If advertising was targeted at the browser level (the browser has access to the entire catalog of ads out there and then does the selection locally based on sites/services I interacted with previously) then I would be in favor of that.

Finally you are omitting a third option in your comparison: how about no advertising at all? Preferring paid services over ad-supported ones and countermeasures like uBlock Origin make that a real possibility. I can't recall the last time I've seen a proper ad online (in fact my problem with the parent's idea is more about the data sharing than the ads themselves since I won't see the ads anyway).

1 comments

If you feel it's a liability, it is up to you to protect yourself. Use VPNs, disposable VMs, multiple email accounts, private browsing, and whatever else you think is necessary to preserve your privacy. "Tracking" is baked in to the web. The cat is out of the bag.

No advertising isn't a viable option in this world. I'd go as far as to say that the Internet, as we know it today, would not exist without targeted ads.

In this case you could say that we need to go back to the Middle Ages and we don't need laws & enforcement and if you are concerned about getting robbed or killed it's up to you to defend yourself by wearing body armor, carrying weapons and having your own personal army.

Society has laws for a reason when its constituents decide that certain behavior is detrimental to it and should be outlawed & discouraged by the use of appropriate punishment. I don't see why this shouldn't apply here? The GDPR is in fact a step in that direction, though its enforcement is severely lacking.

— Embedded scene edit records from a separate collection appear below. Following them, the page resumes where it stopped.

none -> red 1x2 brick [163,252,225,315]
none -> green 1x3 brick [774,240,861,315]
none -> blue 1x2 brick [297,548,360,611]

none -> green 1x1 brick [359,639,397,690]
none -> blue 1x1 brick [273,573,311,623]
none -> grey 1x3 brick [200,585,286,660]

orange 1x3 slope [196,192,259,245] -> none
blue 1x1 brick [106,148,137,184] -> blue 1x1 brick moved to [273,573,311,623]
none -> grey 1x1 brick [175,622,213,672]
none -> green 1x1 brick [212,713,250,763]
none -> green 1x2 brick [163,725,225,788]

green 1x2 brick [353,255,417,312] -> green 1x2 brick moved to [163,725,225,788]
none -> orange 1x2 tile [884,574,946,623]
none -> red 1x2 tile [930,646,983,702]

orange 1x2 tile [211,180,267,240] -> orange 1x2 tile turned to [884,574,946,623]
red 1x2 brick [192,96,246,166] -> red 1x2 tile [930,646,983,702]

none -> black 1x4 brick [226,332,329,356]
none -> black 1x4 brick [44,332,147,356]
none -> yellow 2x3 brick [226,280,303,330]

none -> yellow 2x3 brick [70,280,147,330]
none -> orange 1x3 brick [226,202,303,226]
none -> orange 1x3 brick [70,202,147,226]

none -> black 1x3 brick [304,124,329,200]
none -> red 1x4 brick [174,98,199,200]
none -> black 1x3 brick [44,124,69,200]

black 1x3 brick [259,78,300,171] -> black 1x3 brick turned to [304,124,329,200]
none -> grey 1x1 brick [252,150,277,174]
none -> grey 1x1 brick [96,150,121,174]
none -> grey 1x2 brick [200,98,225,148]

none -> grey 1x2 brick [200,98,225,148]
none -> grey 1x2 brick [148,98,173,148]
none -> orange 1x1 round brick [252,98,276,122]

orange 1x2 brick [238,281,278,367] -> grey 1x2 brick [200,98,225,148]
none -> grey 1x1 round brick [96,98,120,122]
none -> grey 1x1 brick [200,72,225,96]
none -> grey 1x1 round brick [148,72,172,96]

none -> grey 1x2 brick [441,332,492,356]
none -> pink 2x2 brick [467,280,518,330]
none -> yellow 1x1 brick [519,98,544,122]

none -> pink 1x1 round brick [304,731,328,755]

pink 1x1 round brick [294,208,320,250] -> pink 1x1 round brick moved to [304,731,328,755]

> No advertising isn't a viable option in this world.

This is debatable but it's a discussion for another thread.

> I'd go as far as to say that the Internet, as we know it today, would not exist without targeted ads.

The Internet originally was about sharing information freely. It facilitated commerce to a certain extent but commerce wasn't its core purpose. The internet as well have nowadays has actually become worse because of the increased focus on commerce & advertising.

The difference is enforcement. GDPR cannot be enforced worldwide. Even if it "legally" can, which is debatable, practical enforcement is another matter. Even if it could be practically enforced, accidents happen. People make mistakes. Your data could still be shared with a third party due to a bug or just plain incompetence. It's still a good idea to protect yourself.